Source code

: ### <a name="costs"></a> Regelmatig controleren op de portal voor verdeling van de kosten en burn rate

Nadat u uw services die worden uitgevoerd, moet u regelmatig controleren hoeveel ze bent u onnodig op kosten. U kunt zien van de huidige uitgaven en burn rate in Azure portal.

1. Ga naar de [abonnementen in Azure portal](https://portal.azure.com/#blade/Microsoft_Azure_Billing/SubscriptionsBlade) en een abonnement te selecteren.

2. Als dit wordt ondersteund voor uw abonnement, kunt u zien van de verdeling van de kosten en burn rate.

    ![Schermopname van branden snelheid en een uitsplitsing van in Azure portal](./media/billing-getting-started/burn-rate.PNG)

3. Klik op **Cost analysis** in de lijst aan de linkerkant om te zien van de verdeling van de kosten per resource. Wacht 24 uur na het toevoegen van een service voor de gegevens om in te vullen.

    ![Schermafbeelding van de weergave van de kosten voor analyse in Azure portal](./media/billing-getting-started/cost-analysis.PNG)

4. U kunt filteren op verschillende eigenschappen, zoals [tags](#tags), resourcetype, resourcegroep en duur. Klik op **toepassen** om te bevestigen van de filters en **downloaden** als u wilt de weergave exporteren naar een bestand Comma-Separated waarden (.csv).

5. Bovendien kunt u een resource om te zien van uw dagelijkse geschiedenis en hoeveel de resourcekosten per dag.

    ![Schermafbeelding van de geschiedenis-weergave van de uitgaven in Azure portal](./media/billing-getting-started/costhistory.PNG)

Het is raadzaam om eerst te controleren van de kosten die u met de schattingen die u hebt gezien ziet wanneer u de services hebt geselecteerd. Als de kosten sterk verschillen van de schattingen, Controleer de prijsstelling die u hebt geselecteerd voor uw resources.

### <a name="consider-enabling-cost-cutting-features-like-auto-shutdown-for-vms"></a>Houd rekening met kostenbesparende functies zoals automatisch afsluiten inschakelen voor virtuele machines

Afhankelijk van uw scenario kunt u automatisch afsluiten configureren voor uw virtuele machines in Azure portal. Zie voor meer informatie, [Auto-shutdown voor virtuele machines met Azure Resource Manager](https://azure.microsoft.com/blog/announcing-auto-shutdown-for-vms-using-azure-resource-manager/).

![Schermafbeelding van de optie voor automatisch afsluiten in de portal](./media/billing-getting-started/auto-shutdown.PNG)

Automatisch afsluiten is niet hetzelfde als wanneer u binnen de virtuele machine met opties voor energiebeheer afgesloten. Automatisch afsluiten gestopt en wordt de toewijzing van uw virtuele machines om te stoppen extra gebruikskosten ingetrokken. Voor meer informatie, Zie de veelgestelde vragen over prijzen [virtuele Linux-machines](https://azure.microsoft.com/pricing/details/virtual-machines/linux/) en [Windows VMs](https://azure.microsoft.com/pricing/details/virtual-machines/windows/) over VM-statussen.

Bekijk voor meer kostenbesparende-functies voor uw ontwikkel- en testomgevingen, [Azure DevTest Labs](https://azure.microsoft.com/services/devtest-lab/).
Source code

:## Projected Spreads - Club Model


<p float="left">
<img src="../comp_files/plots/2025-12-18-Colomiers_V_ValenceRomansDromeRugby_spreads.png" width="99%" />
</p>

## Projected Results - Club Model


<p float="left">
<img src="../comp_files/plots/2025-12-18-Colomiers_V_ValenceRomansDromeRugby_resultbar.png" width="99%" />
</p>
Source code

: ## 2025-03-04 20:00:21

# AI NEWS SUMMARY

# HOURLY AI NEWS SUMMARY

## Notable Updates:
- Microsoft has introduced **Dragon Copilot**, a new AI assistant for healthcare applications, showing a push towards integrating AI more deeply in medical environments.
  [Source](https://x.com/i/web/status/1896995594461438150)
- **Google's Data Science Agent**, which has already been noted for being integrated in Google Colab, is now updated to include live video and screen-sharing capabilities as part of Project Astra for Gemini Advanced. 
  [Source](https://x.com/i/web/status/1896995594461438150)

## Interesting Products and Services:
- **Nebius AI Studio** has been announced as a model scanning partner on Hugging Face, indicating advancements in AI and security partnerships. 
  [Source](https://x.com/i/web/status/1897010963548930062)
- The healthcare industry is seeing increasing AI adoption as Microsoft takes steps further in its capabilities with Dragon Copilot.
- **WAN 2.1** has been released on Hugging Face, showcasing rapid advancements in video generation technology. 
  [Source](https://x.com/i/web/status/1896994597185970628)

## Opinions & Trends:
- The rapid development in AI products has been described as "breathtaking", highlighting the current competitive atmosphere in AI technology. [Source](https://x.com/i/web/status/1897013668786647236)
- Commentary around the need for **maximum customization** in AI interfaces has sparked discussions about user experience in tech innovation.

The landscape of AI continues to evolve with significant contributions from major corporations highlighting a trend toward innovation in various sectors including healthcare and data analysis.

------------------------------

→ **Talimat**: Lütfen yukarıdaki satırların tamamını yeniden yazın ve "Azure portal" geçen her yere "Azure-portal" koyun. Başka hiçbir şeyi değiştirmeyin.

→ **Alıştırma sonucu**:
Source code

: ### <a name="costs"></a> Regelmatig controleren op de portal voor verdeling van de kosten en burn rate

Nadat u uw services die worden uitgevoerd, moet u regelmatig controleren hoeveel ze bent u onnodig op kosten. U kunt zien van de huidige uitgaven en burn rate in Azure-portal.

1. Ga naar de [abonnementen in Azure-portal](https://portal.azure.com/#blade/Microsoft_Azure_Billing/SubscriptionsBlade) en een abonnement te selecteren.

2. Als dit wordt ondersteund voor uw abonnement, kunt u zien van de verdeling van de kosten en burn rate.

    ![Schermopname van branden snelheid en een uitsplitsing van in Azure-portal](./media/billing-getting-started/burn-rate.PNG)

3. Klik op **Cost analysis** in de lijst aan de linkerkant om te zien van de verdeling van de kosten per resource. Wacht 24 uur na het toevoegen van een service voor de gegevens om in te vullen.

    ![Schermafbeelding van de weergave van de kosten voor analyse in Azure-portal](./media/billing-getting-started/cost-analysis.PNG)

4. U kunt filteren op verschillende eigenschappen, zoals [tags](#tags), resourcetype, resourcegroep en duur. Klik op **toepassen** om te bevestigen van de filters en **downloaden** als u wilt de weergave exporteren naar een bestand Comma-Separated waarden (.csv).

5. Bovendien kunt u een resource om te zien van uw dagelijkse geschiedenis en hoeveel de resourcekosten per dag.

    ![Schermafbeelding van de geschiedenis-weergave van de uitgaven in Azure-portal](./media/billing-getting-started/costhistory.PNG)

Het is raadzaam om eerst te controleren van de kosten die u met de schattingen die u hebt gezien ziet wanneer u de services hebt geselecteerd. Als de kosten sterk verschillen van de schattingen, Controleer de prijsstelling die u hebt geselecteerd voor uw resources.

### <a name="consider-enabling-cost-cutting-features-like-auto-shutdown-for-vms"></a>Houd rekening met kostenbesparende functies zoals automatisch afsluiten inschakelen voor virtuele machines

Afhankelijk van uw scenario kunt u automatisch afsluiten configureren voor uw virtuele machines in Azure-portal. Zie voor meer informatie, [Auto-shutdown voor virtuele machines met Azure Resource Manager](https://azure.microsoft.com/blog/announcing-auto-shutdown-for-vms-using-azure-resource-manager/).

![Schermafbeelding van de optie voor automatisch afsluiten in de portal](./media/billing-getting-started/auto-shutdown.PNG)

Automatisch afsluiten is niet hetzelfde als wanneer u binnen de virtuele machine met opties voor energiebeheer afgesloten. Automatisch afsluiten gestopt en wordt de toewijzing van uw virtuele machines om te stoppen extra gebruikskosten ingetrokken. Voor meer informatie, Zie de veelgestelde vragen over prijzen [virtuele Linux-machines](https://azure.microsoft.com/pricing/details/virtual-machines/linux/) en [Windows VMs](https://azure.microsoft.com/pricing/details/virtual-machines/windows/) over VM-statussen.

Bekijk voor meer kostenbesparende-functies voor uw ontwikkel- en testomgevingen, [Azure DevTest Labs](https://azure.microsoft.com/services/devtest-lab/).
Source code

:## Projected Spreads - Club Model


<p float="left">
<img src="../comp_files/plots/2025-12-18-Colomiers_V_ValenceRomansDromeRugby_spreads.png" width="99%" />
</p>

## Projected Results - Club Model


<p float="left">
<img src="../comp_files/plots/2025-12-18-Colomiers_V_ValenceRomansDromeRugby_resultbar.png" width="99%" />
</p>
Source code

: ## 2025-03-04 20:00:21

# AI NEWS SUMMARY

# HOURLY AI NEWS SUMMARY

## Notable Updates:
- Microsoft has introduced **Dragon Copilot**, a new AI assistant for healthcare applications, showing a push towards integrating AI more deeply in medical environments.
  [Source](https://x.com/i/web/status/1896995594461438150)
- **Google's Data Science Agent**, which has already been noted for being integrated in Google Colab, is now updated to include live video and screen-sharing capabilities as part of Project Astra for Gemini Advanced. 
  [Source](https://x.com/i/web/status/1896995594461438150)

## Interesting Products and Services:
- **Nebius AI Studio** has been announced as a model scanning partner on Hugging Face, indicating advancements in AI and security partnerships. 
  [Source](https://x.com/i/web/status/1897010963548930062)
- The healthcare industry is seeing increasing AI adoption as Microsoft takes steps further in its capabilities with Dragon Copilot.
- **WAN 2.1** has been released on Hugging Face, showcasing rapid advancements in video generation technology. 
  [Source](https://x.com/i/web/status/1896994597185970628)

## Opinions & Trends:
- The rapid development in AI products has been described as "breathtaking", highlighting the current competitive atmosphere in AI technology. [Source](https://x.com/i/web/status/1897013668786647236)
- Commentary around the need for **maximum customization** in AI interfaces has sparked discussions about user experience in tech innovation.

The landscape of AI continues to evolve with significant contributions from major corporations highlighting a trend toward innovation in various sectors including healthcare and data analysis.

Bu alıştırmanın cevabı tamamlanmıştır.